If Robert Downing is really allowed to do this——
——This little character can overturn the entire chessboard!
"Quick, quick, quick! Do something quickly!" Mary gritted her teeth, rarely seeing panic on her face: "How could he do such a heartless thing with a body temperature of 37 degrees!"
Leonardo was also panicked, but asked his mistress not to panic.
"Don't worry... Holy Mother, I know you are in a hurry, but don't worry, I will go to Haiphong immediately! I will ask someone to send the money immediately..."
"Their plan is to fire cannons from ships and shoot silver iodide into the sky?" Mary asked the most important thing again: "I don't allow any! One warship! Not one! Not even a wooden sailing ship! They can't appear in Britain.
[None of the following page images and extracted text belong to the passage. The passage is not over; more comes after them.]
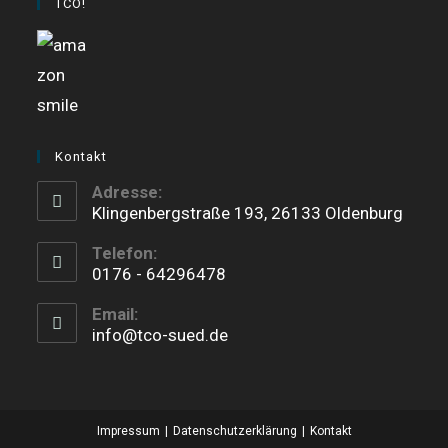
TCO!
a
a
a
new
new
new
tab
tab
tab
Kontakt
Adresse:
Klingenbergstraße 193, 26133 Oldenburg
Telefon:
0176 - 64296478
Opens
Email:
in
info@tco-sued.de
your
application
Impressum
Datenschutzerklärung
Kontakt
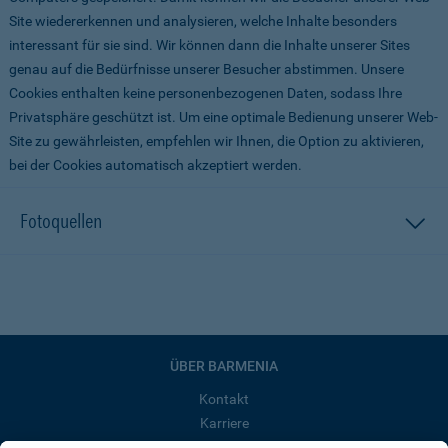
Site wiedererkennen und analysieren, welche Inhalte besonders
interessant für sie sind. Wir können dann die Inhalte unserer Sites
genau auf die Bedürfnisse unserer Besucher abstimmen. Unsere
Cookies enthalten keine personenbezogenen Daten, sodass Ihre
Privatsphäre geschützt ist. Um eine optimale Bedienung unserer Web-
Site zu gewährleisten, empfehlen wir Ihnen, die Option zu aktivieren,
bei der Cookies automatisch akzeptiert werden.
Fotoquellen
ÜBER BARMENIA
Kontakt
Karriere
Presse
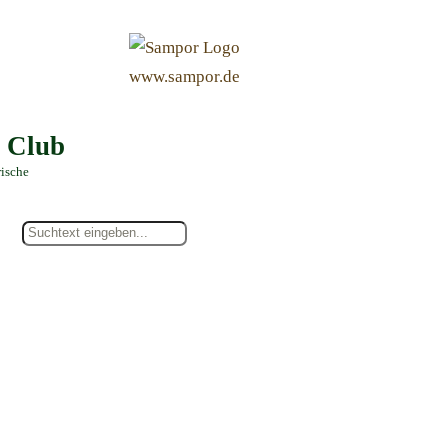
&
www.sampor.de
e Club
rische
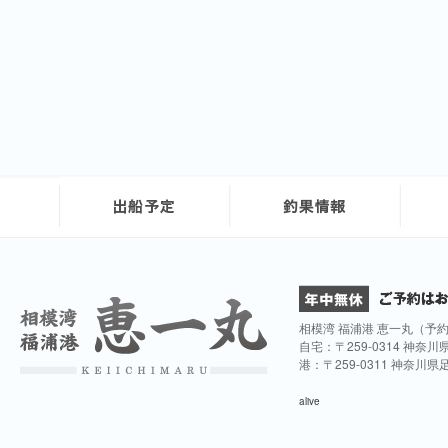
相模湾 福浦港 恵一丸（予
自宅：〒259-0314 神奈
港：〒259-0311 神奈川
alive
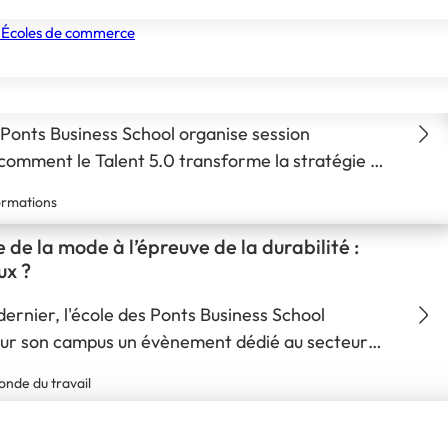
 de commerce pionnière en innovation et entrepreneuriat !
 Écoles de commerce
s Ponts Business School vous fait découvrir
nismes de formation
Tous les établissements
Nos experts
 : The Exponential Futures of Meta-
cies
 Ponts Business School organise session
omment le Talent 5.0 transforme la stratégie de
uvre, les modèles de leadership et la création de
rmations
e de la mode à l’épreuve de la durabilité :
ux ?
dernier, l'école des Ponts Business School
sur son campus un évènement dédié au secteur
 de demain.
nde du travail
Ponts Business School – Nouvelle Édition du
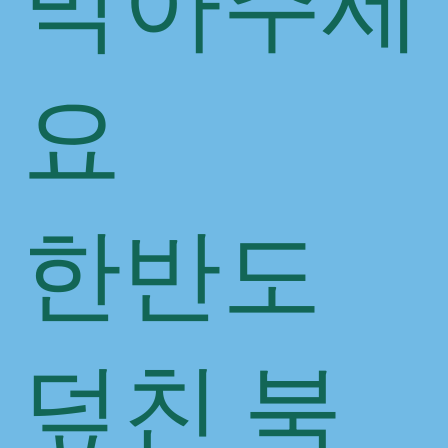
막아주세
요
한반도
덮친 북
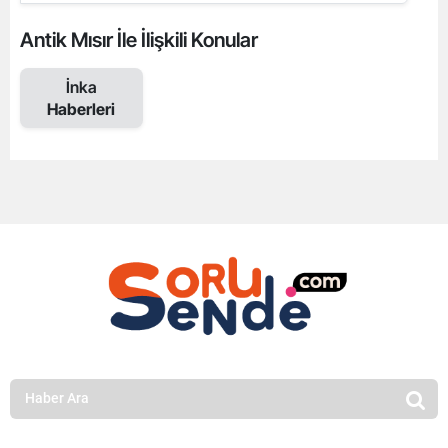
Antik Mısır İle İlişkili Konular
İnka
Haberleri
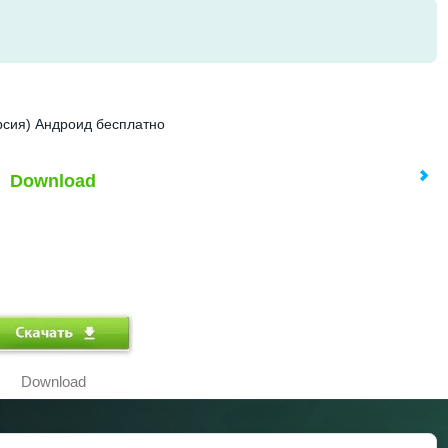
ерсия) Андроид бесплатно
Download
Download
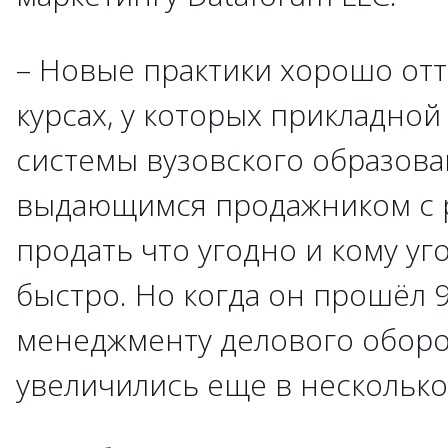
– Новые практики хорошо отт
курсах, у которых прикладно
системы вузовского образован
выдающимся продажником с 
продать что угодно и кому уг
быстро. Но когда он прошёл 9
менеджменту делового оборо
увеличились еще в несколько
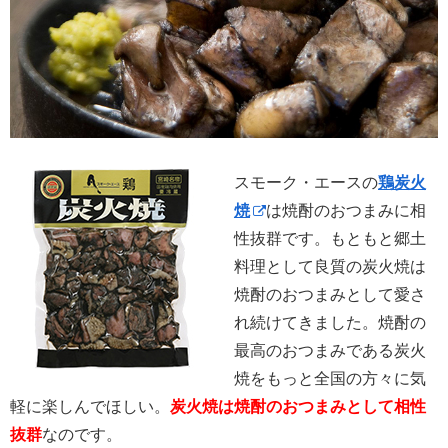
スモーク・エースの
鶏炭火
焼
は焼酎のおつまみに相
性抜群です。もともと郷土
料理として良質の炭火焼は
焼酎のおつまみとして愛さ
れ続けてきました。焼酎の
最高のおつまみである炭火
焼をもっと全国の方々に気
軽に楽しんでほしい。
炭火焼は焼酎のおつまみとして相性
抜群
なのです。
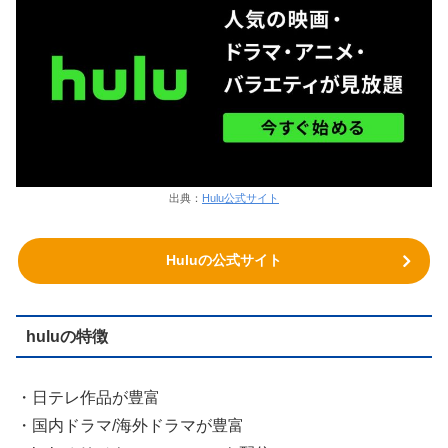
出典：
Hulu公式サイト
Huluの公式サイト
huluの特徴
・日テレ作品が豊富
・国内ドラマ/海外ドラマが豊富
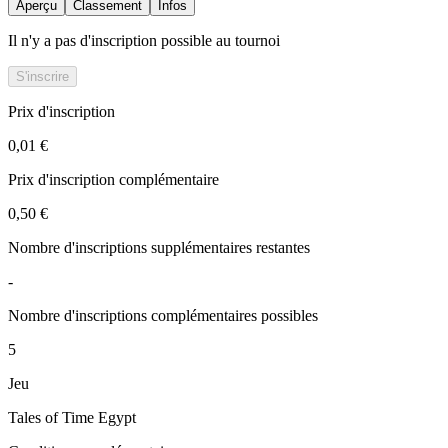
Aperçu
Classement
Infos
Il n'y a pas d'inscription possible au tournoi
S'inscrire
Prix d'inscription
0,01 €
Prix d'inscription complémentaire
0,50 €
Nombre d'inscriptions supplémentaires restantes
-
Nombre d'inscriptions complémentaires possibles
5
Jeu
Tales of Time Egypt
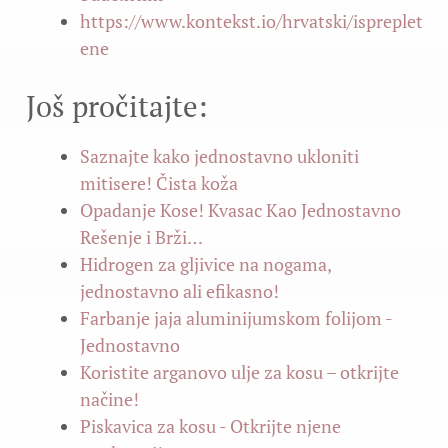
https://www.kontekst.io/hrvatski/ispreplet
ene
Još pročitajte:
Saznajte kako jednostavno ukloniti
mitisere! Čista koža
Opadanje Kose! Kvasac Kao Jednostavno
Rešenje i Brži…
Hidrogen za gljivice na nogama,
jednostavno ali efikasno!
Farbanje jaja aluminijumskom folijom -
Jednostavno
Koristite arganovo ulje za kosu – otkrijte
načine!
Piskavica za kosu - Otkrijte njene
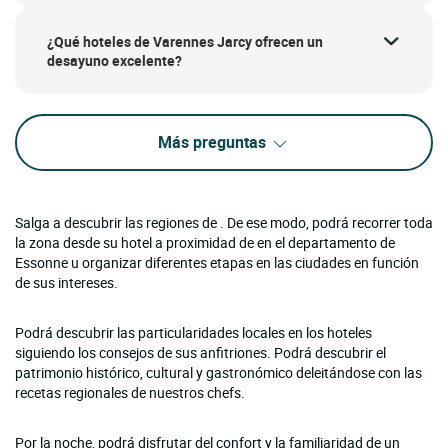
¿Qué hoteles de Varennes Jarcy ofrecen un
desayuno excelente?
Más preguntas
Salga a descubrir las regiones de . De ese modo, podrá recorrer toda
la zona desde su hotel a proximidad de en el departamento de
Essonne u organizar diferentes etapas en las ciudades en función
de sus intereses.
Podrá descubrir las particularidades locales en los hoteles
siguiendo los consejos de sus anfitriones. Podrá descubrir el
patrimonio histórico, cultural y gastronómico deleitándose con las
recetas regionales de nuestros chefs.
Por la noche, podrá disfrutar del confort y la familiaridad de un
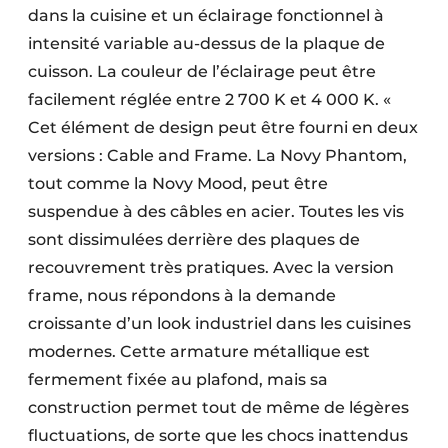
dans la cuisine et un éclairage fonctionnel à
intensité variable au-dessus de la plaque de
cuisson. La couleur de l’éclairage peut être
facilement réglée entre 2 700 K et 4 000 K. «
Cet élément de design peut être fourni en deux
versions : Cable and Frame. La Novy Phantom,
tout comme la Novy Mood, peut être
suspendue à des câbles en acier. Toutes les vis
sont dissimulées derrière des plaques de
recouvrement très pratiques. Avec la version
frame, nous répondons à la demande
croissante d’un look industriel dans les cuisines
modernes. Cette armature métallique est
fermement fixée au plafond, mais sa
construction permet tout de même de légères
fluctuations, de sorte que les chocs inattendus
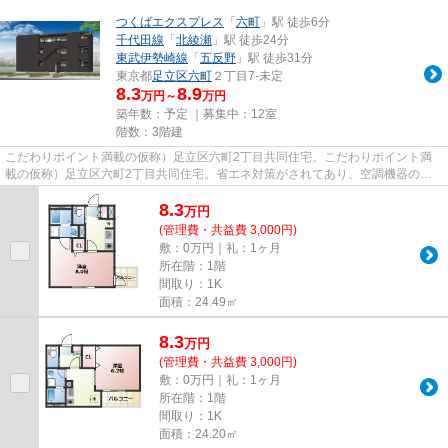
つくばエクスプレス
「
六町
」駅 徒歩6分
千代田線
「
北綾瀬
」駅 徒歩24分
東武伊勢崎線
「
五反野
」駅 徒歩31分
東京都
足立区
六町
２丁目7-未定
8.3
8.9
万円～
万円
築年数：予定 ｜募集中：
12室
階数：3階建
こだわりポイント満載の仮称）足立区六町2丁目共同住宅。こだわりポイント満
載の仮称）足立区六町2丁目共同住宅。省エネ対策がされてあり、空調機器の使
用頻度を抑えられます。こちら...
8.3
万
円
(管理費・共益費 3,000円)
敷：0万円｜礼：1ヶ月
所在階：1階
間取り：1K
面積：24.49㎡
8.3
万
円
(管理費・共益費 3,000円)
敷：0万円｜礼：1ヶ月
所在階：1階
間取り：1K
面積：24.20㎡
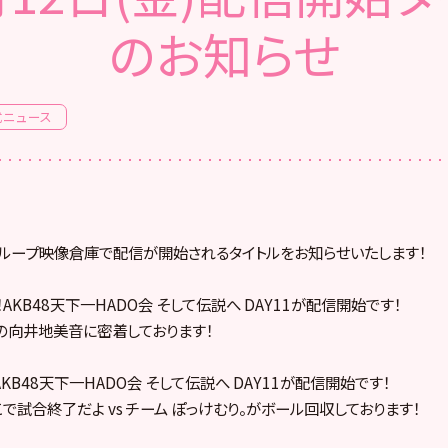
のお知らせ
式ニュース
8グループ映像倉庫で配信が開始されるタイトルをお知らせいたします！
AKB48天下一HADO会 そして伝説へ DAY11が配信開始です！
。の向井地美音に密着しております！
B48天下一HADO会 そして伝説へ DAY11が配信開始です！
で試合終了だよ vs チーム ぽっけむり。がボール回収しております！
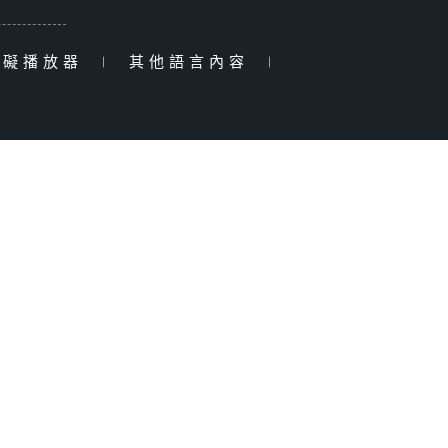
障礙播放器
|
其他語言內容
|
Offshore!”
Leonardo: "I'm afraid it will cost a lot of money..."
"Then spend it!" Mary looked fiercely and grabbed Leonardo's collar: "We are not short of money! As long as we have the Holy Blood of Grace, countless people will give us money!"
...
...
In Portsmouth -
——History will turn a new page.
But this time it's forward.
A group of old men who were so bored that they were smoking again picked up the iron rods of the diesel engine and pulled the coal bales from the big truck.
Robert Downing spent twenty hours walking the sad road from the western suburbs of London to Portsmouth over and over again.
They hit walls and suffered everywhere.
Mr. Jim and his students were at loggerheads, and they couldn't even borrow a decommissioned submarine.
But there is a ship that can go to sea and fire cannons.
It was the last warrior ship of the British Empire.
It is the Ironclad Warrior, the black-robed prince in the storm.
It's not a boat, it's been turned into a museum.
On the ship information network of Haiphong, the overly advanced electronic computer system could not find the signal of this museum.
"We spent a full eight years restoring it from an oil tanker to what it is now. When I was young, when I first saw this imperial sea lion, I just thought it was so hot that I shed tears! I know that in this life I will There’s nothing else I can do. I’m good at listening to the waves and blowing the sea breeze—I want to face the thunder in the storm!”
Old Jim, wrapped in his coat, stood on the porch of the chicken restaurant and talked about history with his grandson.
"It delivers oil to more than five thousand different merchant ships and warships, but it still burns coal and spits out steam, drinks water and eats grass, and squeezes out white milk. Little Robert, we are like it in many situations. Many years ago, in the inexplicable world war, we fought a bastard war with scraps of metal where no one knew anyone and everyone had to kill everyone immediately. This was also about protecting our country, right?"
Tangning didn't wait for an answer.
Jim Downing laughed.
In the deep and dark night sky, thunder split through the dark clouds, revealing its majestic iron armor.
"Your friends are waiting for your thunder!"
The grandfather squeezed his grandson's hand tightly and talked about the old story from three years ago.
"Now it's really Joe Biden holding a press conference! The big one is coming!"